▶ [Your assignment]: Look for the word "Rectum" in the records, and copy each line where it appears.

▶ [Given records]:
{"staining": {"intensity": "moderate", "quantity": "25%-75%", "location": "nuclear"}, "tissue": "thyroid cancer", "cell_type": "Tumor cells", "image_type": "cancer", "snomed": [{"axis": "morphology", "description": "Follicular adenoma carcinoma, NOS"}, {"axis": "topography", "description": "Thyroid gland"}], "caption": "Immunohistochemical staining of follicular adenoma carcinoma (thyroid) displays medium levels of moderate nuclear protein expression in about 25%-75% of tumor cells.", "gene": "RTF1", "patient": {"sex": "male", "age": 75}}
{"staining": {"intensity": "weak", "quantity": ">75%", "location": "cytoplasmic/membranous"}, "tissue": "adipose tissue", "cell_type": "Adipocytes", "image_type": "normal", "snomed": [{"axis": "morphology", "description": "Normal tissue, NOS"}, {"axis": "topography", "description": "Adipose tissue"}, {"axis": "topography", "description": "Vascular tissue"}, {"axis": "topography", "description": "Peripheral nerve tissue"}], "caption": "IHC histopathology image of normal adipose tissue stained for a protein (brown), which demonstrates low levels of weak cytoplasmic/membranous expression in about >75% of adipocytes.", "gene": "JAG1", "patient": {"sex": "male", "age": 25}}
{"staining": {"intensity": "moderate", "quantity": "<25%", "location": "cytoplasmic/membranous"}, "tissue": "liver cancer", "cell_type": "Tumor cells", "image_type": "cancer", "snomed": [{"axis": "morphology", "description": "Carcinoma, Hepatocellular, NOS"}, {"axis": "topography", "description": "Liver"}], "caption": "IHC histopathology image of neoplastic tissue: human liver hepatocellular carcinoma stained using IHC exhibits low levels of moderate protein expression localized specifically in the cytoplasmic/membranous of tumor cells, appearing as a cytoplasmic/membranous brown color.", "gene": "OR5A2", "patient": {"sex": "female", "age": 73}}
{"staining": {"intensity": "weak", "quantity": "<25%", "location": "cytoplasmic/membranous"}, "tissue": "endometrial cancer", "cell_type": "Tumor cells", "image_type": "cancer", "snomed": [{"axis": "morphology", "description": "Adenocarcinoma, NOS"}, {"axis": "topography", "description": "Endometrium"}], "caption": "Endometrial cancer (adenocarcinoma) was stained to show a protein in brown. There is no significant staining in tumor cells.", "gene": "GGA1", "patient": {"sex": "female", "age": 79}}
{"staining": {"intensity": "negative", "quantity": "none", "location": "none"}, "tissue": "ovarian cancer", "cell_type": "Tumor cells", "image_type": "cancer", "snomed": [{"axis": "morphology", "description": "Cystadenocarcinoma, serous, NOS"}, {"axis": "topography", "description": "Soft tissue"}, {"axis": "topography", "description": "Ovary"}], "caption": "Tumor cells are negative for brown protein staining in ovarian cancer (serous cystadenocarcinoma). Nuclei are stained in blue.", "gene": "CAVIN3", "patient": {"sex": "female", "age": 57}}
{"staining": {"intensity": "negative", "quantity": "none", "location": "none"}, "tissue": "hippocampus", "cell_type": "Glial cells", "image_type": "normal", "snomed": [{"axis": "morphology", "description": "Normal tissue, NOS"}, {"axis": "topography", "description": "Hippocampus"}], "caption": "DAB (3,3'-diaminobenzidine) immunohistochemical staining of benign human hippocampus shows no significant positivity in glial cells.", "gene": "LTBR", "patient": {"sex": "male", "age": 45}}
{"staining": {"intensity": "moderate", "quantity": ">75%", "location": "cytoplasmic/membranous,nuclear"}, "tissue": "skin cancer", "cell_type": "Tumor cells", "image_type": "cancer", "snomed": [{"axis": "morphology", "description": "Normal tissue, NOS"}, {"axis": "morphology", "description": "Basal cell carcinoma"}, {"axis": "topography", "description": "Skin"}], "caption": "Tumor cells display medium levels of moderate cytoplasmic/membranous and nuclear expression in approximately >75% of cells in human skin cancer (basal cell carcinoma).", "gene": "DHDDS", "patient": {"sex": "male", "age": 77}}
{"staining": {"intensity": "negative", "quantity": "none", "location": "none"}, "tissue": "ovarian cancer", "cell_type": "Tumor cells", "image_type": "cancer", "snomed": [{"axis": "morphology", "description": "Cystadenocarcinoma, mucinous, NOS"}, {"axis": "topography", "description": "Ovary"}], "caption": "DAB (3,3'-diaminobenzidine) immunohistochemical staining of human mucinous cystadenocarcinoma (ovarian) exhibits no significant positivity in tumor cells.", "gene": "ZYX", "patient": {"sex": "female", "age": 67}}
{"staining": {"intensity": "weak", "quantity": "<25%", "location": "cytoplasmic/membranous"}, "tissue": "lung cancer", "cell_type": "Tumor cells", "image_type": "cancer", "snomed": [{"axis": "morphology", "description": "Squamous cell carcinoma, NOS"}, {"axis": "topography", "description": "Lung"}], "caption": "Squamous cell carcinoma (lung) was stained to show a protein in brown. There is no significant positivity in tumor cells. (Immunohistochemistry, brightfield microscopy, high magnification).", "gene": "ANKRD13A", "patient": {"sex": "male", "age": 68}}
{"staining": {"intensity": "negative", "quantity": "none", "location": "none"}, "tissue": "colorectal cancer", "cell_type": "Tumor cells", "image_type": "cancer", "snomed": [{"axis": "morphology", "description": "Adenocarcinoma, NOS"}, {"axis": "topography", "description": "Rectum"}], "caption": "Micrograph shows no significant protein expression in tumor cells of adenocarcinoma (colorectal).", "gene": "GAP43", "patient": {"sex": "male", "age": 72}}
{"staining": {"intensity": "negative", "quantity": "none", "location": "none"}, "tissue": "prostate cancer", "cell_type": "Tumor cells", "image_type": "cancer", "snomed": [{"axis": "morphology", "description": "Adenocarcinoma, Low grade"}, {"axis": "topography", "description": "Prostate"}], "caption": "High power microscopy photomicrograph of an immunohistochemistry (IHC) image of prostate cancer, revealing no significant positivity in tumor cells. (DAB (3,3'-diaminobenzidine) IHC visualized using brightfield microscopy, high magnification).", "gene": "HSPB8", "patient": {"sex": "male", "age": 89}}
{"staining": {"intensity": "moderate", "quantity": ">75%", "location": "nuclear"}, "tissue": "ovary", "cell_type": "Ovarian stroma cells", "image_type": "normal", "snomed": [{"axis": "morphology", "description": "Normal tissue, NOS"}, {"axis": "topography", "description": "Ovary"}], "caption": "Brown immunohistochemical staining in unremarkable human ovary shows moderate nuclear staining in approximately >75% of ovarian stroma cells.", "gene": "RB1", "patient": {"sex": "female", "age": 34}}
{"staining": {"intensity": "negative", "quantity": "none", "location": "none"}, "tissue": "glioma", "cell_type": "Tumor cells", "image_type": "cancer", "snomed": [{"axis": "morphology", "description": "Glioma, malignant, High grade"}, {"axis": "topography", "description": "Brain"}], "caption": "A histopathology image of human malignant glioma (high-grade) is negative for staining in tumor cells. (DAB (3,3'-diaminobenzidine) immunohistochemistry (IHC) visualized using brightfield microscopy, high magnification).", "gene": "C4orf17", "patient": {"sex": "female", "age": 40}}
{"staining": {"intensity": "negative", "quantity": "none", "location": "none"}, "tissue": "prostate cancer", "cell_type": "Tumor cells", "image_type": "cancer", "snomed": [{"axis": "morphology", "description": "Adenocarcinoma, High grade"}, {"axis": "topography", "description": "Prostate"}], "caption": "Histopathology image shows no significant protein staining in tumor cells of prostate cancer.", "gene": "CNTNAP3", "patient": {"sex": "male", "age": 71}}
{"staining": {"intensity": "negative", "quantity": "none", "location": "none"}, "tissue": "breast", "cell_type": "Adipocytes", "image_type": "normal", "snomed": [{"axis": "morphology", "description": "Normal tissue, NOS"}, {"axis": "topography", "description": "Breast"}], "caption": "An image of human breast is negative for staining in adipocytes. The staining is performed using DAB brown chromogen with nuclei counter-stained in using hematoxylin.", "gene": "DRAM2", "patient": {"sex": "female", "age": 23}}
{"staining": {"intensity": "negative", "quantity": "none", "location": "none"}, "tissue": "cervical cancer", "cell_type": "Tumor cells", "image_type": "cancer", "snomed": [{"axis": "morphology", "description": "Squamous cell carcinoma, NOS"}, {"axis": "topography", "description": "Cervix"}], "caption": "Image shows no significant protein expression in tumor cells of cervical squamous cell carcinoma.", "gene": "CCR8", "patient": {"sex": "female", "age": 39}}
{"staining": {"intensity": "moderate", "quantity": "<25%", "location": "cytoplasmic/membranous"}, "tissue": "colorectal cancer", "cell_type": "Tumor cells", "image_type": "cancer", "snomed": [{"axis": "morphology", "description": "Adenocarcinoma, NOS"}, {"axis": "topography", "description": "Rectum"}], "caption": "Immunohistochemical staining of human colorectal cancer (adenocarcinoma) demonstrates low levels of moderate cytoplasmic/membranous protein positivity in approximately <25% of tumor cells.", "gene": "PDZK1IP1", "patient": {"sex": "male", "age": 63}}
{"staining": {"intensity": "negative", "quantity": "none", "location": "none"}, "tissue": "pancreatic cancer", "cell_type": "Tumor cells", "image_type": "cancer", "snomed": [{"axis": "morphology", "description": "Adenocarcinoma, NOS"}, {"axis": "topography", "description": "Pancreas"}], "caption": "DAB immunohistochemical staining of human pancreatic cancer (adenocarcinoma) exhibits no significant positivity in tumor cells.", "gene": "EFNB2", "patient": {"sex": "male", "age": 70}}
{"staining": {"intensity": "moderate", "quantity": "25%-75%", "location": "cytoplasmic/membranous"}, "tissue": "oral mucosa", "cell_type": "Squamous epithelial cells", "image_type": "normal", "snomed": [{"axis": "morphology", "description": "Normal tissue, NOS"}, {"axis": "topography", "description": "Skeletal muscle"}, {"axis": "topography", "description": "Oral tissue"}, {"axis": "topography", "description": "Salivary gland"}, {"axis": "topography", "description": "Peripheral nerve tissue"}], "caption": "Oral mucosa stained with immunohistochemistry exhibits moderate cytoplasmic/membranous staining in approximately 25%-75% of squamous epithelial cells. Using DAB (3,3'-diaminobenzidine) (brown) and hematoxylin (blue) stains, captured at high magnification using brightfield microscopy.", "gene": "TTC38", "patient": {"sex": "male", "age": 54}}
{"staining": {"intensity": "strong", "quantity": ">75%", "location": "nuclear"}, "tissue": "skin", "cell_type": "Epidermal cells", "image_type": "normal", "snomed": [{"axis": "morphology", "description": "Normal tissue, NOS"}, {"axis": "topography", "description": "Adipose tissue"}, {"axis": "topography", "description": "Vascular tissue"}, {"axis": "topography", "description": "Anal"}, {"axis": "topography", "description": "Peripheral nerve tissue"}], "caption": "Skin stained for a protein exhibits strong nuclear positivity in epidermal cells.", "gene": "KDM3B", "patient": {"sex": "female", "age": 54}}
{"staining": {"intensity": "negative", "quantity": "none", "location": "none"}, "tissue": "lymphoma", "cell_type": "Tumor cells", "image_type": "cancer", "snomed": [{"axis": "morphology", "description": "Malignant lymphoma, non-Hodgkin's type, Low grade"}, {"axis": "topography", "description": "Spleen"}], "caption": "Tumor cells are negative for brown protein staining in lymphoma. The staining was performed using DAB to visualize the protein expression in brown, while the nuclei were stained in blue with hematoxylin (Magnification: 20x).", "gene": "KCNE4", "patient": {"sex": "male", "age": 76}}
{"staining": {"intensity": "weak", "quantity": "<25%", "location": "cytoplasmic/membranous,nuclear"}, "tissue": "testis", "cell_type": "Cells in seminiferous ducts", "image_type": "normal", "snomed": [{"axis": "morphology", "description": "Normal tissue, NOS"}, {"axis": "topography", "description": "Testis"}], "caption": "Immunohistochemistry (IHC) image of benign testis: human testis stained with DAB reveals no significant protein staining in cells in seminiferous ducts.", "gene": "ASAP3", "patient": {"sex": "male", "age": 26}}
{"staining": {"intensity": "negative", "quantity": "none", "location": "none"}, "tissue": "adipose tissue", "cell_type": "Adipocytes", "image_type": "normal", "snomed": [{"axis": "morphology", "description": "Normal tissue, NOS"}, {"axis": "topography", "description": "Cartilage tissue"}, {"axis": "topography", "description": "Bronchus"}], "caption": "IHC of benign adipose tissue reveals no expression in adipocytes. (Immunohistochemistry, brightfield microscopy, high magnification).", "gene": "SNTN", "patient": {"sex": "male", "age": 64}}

▶ [Task output]:
{"staining": {"intensity": "negative", "quantity": "none", "location": "none"}, "tissue": "colorectal cancer", "cell_type": "Tumor cells", "image_type": "cancer", "snomed": [{"axis": "morphology", "description": "Adenocarcinoma, NOS"}, {"axis": "topography", "description": "Rectum"}], "caption": "Micrograph shows no significant protein expression in tumor cells of adenocarcinoma (colorectal).", "gene": "GAP43", "patient": {"sex": "male", "age": 72}}
{"staining": {"intensity": "moderate", "quantity": "<25%", "location": "cytoplasmic/membranous"}, "tissue": "colorectal cancer", "cell_type": "Tumor cells", "image_type": "cancer", "snomed": [{"axis": "morphology", "description": "Adenocarcinoma, NOS"}, {"axis": "topography", "description": "Rectum"}], "caption": "Immunohistochemical staining of human colorectal cancer (adenocarcinoma) demonstrates low levels of moderate cytoplasmic/membranous protein positivity in approximately <25% of tumor cells.", "gene": "PDZK1IP1", "patient": {"sex": "male", "age": 63}}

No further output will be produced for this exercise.